According to the latest CNN poll, 52 percent of Americans surveyed think it’s a bad deal and just 44 percent said Congress should approve the nuclear accord.
Harf also insisted that the agreement between the International Atomic Energy Agency and Iran, which the Obama administration doesn’t have a copy of, wasn’t a “secret” agreement.
“Members of Congress are going to be briefed in detail. Some already have been briefed in detail,” she said. “Every aspect of the safeguards confidential to use a technical term, agreement between the IAEA and Iran. They are referenced in the joint comprehensive plan of action. So these aren’t secret. They are there. The existence of them is widely known publicly, has been since we announced the deal.”

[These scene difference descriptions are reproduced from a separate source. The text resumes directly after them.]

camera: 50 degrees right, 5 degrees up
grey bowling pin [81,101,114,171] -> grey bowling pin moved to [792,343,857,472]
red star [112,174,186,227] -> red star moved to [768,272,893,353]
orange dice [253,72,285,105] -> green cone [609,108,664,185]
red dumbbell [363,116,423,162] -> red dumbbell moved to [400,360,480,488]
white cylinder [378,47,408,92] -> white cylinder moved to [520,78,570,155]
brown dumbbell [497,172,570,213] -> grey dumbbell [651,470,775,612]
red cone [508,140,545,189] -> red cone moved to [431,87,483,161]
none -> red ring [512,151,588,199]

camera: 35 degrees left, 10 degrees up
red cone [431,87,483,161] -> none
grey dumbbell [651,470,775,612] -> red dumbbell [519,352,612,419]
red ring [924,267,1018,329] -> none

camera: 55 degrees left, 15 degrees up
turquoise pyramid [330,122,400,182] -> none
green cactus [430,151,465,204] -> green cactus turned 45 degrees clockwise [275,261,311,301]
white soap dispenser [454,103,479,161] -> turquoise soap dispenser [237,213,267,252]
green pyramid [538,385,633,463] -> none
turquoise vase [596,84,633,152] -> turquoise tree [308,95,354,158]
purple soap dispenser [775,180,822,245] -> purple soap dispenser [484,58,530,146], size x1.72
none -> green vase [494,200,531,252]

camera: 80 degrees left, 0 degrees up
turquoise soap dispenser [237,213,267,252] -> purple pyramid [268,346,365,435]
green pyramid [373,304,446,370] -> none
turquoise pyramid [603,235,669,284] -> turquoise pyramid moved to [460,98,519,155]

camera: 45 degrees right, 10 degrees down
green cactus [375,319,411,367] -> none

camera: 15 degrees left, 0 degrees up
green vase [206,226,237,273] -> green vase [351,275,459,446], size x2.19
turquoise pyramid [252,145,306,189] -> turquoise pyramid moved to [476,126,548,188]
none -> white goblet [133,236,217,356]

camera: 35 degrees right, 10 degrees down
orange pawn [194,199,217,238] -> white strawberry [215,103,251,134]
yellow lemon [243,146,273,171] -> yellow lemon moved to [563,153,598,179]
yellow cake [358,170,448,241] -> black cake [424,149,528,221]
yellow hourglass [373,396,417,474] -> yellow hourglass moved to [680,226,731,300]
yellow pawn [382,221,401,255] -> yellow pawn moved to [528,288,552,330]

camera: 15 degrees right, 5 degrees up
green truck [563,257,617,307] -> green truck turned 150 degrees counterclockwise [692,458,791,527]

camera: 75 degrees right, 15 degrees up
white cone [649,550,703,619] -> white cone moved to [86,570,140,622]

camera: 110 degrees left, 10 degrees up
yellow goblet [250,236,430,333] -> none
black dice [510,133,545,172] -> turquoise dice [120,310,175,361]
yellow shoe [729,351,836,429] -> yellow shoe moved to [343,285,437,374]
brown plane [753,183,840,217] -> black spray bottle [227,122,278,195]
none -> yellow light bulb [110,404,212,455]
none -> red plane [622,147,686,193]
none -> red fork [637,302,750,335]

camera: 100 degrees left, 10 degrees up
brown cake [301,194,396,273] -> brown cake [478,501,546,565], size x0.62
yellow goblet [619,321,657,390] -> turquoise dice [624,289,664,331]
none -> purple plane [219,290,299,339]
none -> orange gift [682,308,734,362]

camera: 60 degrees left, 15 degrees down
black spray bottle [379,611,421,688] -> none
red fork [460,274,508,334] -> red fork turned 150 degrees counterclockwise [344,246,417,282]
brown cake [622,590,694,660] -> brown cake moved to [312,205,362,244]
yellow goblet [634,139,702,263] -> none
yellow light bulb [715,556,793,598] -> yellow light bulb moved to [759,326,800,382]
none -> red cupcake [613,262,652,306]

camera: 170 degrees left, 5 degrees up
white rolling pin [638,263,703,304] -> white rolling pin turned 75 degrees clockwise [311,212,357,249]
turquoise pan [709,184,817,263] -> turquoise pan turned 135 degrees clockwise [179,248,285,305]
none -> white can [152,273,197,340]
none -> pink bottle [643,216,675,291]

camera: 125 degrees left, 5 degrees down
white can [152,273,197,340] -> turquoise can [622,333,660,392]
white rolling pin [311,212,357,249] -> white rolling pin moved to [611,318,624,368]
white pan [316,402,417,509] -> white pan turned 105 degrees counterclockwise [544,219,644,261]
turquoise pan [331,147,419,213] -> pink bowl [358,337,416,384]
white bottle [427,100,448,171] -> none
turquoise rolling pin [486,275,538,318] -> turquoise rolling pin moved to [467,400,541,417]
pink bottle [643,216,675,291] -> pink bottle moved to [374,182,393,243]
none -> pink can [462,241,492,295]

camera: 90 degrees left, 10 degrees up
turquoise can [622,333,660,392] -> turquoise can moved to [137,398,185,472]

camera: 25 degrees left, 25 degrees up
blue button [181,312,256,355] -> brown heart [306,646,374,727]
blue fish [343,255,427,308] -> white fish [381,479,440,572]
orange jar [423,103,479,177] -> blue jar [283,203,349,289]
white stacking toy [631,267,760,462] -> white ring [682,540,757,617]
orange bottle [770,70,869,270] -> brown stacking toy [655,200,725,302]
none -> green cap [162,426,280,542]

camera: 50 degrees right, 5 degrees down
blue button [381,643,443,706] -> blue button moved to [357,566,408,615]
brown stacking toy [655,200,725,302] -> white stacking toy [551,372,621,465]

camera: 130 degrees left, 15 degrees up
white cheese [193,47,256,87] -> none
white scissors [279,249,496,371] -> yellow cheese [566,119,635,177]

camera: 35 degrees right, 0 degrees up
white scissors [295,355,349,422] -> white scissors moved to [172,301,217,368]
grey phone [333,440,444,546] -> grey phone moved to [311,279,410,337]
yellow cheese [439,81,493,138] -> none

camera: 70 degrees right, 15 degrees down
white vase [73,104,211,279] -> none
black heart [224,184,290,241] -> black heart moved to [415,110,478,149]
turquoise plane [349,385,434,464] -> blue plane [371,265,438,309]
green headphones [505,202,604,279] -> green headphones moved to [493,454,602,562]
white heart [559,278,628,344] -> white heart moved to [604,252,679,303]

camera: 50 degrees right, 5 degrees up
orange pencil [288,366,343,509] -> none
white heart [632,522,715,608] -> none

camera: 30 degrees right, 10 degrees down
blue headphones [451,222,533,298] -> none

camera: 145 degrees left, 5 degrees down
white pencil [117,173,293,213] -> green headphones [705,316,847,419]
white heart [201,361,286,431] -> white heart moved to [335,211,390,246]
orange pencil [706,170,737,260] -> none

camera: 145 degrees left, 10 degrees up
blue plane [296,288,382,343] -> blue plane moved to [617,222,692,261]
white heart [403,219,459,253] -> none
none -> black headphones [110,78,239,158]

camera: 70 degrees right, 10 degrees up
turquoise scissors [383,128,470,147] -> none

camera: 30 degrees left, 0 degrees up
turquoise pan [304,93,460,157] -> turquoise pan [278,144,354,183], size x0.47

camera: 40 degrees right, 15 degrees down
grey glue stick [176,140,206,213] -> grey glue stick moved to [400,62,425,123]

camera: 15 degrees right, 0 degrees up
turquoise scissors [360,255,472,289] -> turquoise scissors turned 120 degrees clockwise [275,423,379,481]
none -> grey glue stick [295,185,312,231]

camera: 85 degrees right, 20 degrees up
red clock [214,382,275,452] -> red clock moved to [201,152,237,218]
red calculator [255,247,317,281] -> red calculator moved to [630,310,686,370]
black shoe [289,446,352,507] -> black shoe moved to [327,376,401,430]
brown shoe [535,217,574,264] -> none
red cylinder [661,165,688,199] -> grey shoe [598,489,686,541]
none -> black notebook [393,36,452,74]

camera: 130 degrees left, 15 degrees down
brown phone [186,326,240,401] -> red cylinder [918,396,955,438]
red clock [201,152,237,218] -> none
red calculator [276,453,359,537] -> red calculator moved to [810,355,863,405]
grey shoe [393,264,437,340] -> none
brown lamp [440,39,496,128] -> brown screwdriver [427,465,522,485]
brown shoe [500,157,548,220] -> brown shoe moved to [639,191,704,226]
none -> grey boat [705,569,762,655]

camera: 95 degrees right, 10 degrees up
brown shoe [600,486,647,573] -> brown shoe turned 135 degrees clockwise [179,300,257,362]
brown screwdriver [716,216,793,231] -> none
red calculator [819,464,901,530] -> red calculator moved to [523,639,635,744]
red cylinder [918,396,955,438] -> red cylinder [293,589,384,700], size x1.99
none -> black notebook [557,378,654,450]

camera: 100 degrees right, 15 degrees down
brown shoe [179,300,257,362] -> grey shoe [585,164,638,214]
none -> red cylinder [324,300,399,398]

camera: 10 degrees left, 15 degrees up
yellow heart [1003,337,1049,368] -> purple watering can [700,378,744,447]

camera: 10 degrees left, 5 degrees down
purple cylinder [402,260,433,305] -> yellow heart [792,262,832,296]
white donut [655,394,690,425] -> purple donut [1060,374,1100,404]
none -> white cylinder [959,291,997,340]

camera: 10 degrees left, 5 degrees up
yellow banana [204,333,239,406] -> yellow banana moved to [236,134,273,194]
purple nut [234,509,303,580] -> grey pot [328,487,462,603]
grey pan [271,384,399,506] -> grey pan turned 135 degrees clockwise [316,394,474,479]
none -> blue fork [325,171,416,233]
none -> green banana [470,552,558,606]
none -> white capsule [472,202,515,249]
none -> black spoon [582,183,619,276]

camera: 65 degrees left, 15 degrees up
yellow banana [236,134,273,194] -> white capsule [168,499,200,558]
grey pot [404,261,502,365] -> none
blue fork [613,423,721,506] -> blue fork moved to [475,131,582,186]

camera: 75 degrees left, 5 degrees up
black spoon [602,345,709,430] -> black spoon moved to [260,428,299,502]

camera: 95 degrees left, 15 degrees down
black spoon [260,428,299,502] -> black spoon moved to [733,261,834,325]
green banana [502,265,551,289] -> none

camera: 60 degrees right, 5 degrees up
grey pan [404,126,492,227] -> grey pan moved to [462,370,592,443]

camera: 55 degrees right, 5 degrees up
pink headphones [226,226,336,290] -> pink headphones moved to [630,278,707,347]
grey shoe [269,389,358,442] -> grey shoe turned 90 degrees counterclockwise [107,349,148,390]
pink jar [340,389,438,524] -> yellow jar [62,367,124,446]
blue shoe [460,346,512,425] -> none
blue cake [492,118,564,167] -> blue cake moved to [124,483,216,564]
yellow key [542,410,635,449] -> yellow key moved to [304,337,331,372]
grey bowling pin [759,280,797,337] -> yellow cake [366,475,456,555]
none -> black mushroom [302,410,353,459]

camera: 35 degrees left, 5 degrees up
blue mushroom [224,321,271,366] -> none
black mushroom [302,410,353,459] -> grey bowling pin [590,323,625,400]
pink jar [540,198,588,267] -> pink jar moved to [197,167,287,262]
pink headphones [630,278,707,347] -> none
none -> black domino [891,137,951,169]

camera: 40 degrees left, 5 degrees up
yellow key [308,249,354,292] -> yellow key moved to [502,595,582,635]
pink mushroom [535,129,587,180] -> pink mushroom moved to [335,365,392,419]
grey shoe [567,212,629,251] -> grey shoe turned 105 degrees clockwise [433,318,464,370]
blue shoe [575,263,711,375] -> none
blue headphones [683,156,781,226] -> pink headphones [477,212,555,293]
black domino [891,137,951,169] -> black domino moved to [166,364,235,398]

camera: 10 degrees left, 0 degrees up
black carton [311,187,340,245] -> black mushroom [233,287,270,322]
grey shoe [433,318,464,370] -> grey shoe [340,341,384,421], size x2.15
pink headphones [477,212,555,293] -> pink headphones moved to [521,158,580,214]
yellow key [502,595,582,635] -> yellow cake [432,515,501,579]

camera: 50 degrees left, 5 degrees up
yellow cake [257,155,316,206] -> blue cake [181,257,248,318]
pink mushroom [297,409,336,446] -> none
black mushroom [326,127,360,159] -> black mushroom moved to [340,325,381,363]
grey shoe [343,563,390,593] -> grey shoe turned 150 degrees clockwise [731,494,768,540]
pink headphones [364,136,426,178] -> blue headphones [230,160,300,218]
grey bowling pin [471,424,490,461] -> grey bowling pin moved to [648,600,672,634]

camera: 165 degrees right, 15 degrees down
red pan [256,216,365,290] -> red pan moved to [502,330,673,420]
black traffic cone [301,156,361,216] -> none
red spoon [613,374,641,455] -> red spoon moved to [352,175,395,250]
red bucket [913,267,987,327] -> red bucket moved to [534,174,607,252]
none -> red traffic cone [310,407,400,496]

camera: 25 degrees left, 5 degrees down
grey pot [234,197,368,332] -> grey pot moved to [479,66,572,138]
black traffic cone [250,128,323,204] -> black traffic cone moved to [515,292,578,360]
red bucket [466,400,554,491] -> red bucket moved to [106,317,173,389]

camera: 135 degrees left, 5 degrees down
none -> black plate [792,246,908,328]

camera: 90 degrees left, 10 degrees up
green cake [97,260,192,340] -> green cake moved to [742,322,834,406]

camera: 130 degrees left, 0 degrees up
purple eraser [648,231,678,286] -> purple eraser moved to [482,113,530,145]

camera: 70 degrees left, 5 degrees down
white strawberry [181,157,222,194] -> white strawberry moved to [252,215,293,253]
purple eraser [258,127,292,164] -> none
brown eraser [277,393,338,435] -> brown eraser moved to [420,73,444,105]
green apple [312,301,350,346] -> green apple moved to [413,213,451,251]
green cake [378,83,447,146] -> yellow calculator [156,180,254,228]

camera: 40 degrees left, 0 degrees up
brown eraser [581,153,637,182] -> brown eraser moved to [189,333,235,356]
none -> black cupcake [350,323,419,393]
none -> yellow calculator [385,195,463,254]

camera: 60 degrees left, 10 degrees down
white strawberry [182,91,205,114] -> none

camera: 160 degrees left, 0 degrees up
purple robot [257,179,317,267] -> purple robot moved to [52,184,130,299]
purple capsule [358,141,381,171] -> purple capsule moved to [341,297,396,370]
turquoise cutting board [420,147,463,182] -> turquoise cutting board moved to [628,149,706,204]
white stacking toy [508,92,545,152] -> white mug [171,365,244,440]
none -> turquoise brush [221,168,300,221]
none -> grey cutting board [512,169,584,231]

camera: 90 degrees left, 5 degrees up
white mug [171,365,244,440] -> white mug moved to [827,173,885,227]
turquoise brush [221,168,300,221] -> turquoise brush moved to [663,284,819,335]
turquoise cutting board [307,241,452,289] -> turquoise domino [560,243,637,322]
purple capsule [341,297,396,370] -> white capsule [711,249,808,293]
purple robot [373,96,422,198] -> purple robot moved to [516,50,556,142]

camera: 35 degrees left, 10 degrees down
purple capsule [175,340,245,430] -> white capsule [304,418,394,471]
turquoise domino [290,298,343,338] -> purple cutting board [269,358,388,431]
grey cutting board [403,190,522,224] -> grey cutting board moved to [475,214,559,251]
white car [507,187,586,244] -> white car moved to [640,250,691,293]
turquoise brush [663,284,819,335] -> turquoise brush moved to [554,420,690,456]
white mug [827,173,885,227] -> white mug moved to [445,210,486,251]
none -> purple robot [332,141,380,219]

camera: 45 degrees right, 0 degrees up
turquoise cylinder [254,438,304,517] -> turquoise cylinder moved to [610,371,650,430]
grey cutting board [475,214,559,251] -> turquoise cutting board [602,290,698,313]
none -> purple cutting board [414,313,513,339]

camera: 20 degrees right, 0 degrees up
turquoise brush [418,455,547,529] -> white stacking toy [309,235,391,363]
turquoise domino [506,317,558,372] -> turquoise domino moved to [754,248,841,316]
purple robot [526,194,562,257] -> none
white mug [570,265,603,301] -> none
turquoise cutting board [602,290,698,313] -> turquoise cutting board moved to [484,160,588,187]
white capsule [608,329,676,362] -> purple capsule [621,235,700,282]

Every member of Congress, she said, is “entitled to be briefed” on the provisions.
“Now, the IAEA does business in a certain way. With every country it has these kinds of agreements, including us, including the U.S. They keep some information out of the public domain for very good reasons in terms of how you protect nuclear technology secrets, in order, basically, to not let this information get out,” Harf added.
“…Our experts are comfortable with that arrangement, and they can brief Congress on that, and they will.”